(Page-level text extractions)
::::

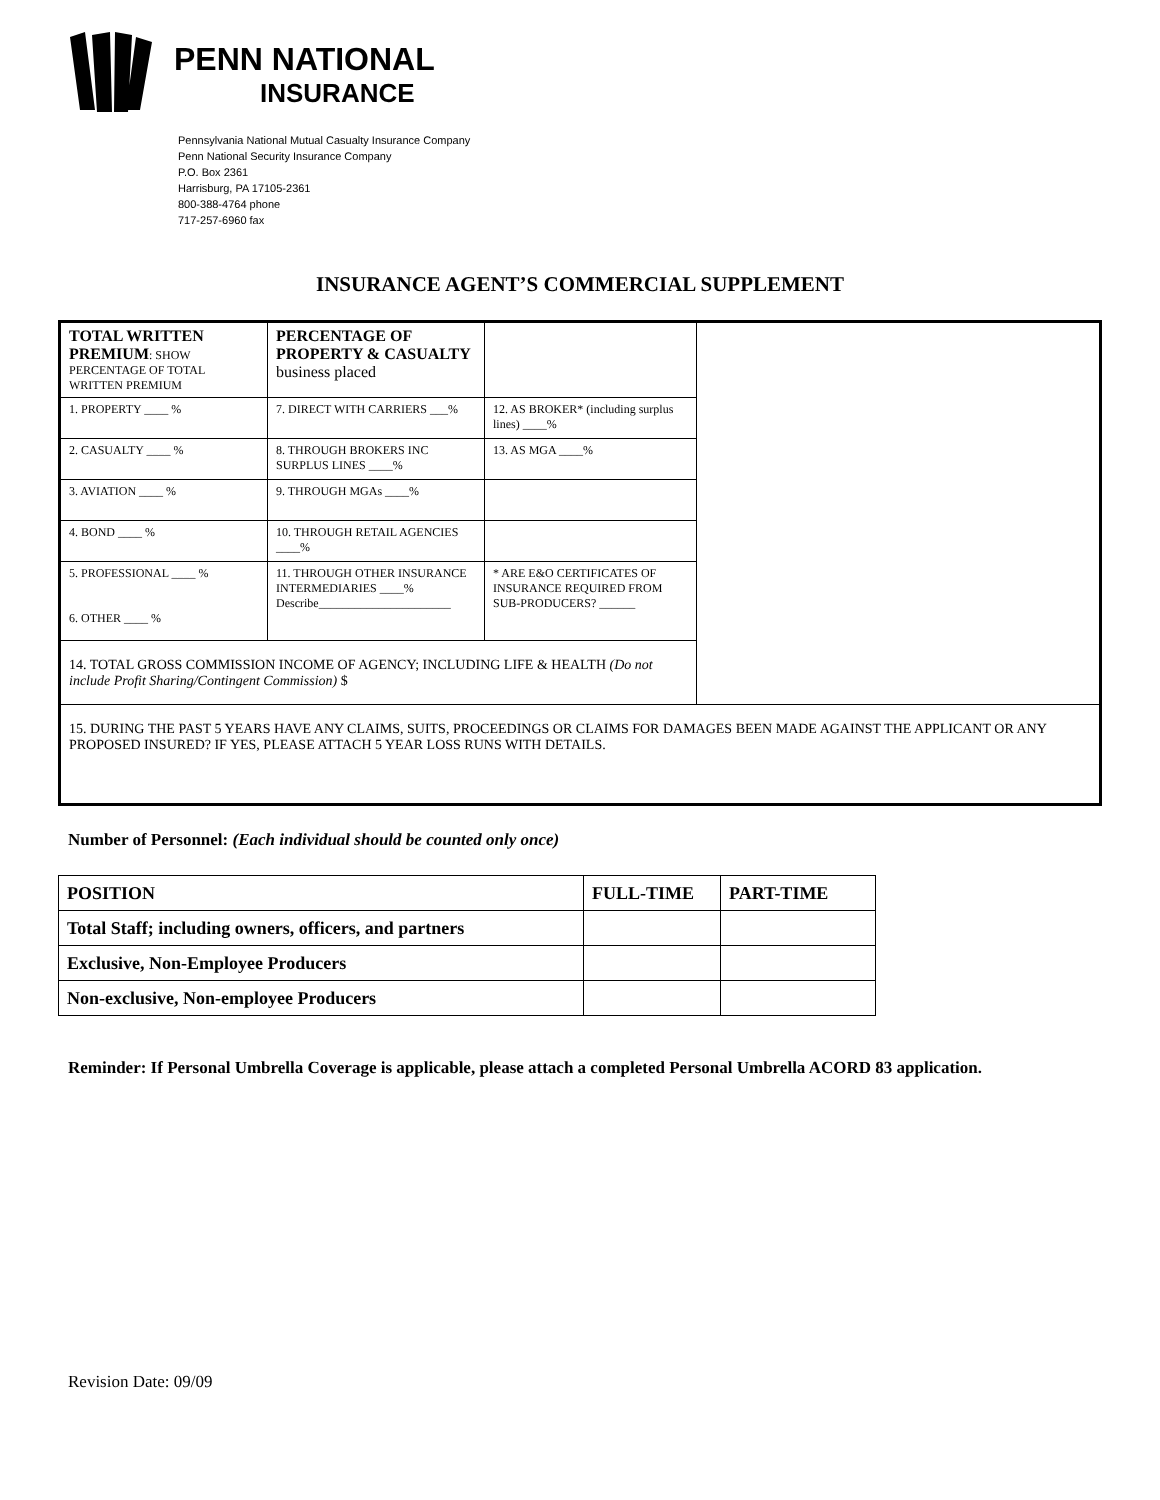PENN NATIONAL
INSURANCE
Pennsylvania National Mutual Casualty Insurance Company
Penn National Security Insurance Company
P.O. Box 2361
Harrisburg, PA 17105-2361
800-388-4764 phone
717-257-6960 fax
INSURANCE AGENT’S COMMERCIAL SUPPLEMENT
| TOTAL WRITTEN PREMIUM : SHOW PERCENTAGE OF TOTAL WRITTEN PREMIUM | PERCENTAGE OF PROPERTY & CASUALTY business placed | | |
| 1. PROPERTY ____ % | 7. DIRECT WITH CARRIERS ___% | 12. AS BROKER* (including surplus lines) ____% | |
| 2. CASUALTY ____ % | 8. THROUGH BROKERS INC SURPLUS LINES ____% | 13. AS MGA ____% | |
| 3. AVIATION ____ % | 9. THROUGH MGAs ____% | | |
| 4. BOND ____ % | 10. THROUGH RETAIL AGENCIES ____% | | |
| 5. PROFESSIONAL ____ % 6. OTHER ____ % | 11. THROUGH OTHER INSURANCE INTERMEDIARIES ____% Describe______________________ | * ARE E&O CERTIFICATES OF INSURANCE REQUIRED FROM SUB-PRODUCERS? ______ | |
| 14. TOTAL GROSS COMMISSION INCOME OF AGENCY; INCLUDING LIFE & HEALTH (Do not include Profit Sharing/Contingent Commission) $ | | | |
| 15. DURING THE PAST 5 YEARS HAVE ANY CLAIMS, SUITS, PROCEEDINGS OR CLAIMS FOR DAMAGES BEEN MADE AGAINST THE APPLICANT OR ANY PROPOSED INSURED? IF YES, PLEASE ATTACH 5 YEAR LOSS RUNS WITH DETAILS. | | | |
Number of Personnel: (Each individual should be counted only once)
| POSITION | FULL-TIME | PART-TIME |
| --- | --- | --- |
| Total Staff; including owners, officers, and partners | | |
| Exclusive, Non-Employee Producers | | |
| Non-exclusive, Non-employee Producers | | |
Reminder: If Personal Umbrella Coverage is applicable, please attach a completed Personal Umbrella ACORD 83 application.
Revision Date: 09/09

::::

**EXERCISE OBJECTIVE**
Wherever the word "WITH" occurs in the data above, copy the line it sits in.

**SOLUTION FOR THIS EXERCISE**
| 1. PROPERTY ____ % | 7. DIRECT WITH CARRIERS ___% | 12. AS BROKER* (including surplus lines) ____% | |
| 15. DURING THE PAST 5 YEARS HAVE ANY CLAIMS, SUITS, PROCEEDINGS OR CLAIMS FOR DAMAGES BEEN MADE AGAINST THE APPLICANT OR ANY PROPOSED INSURED? IF YES, PLEASE ATTACH 5 YEAR LOSS RUNS WITH DETAILS. | | | |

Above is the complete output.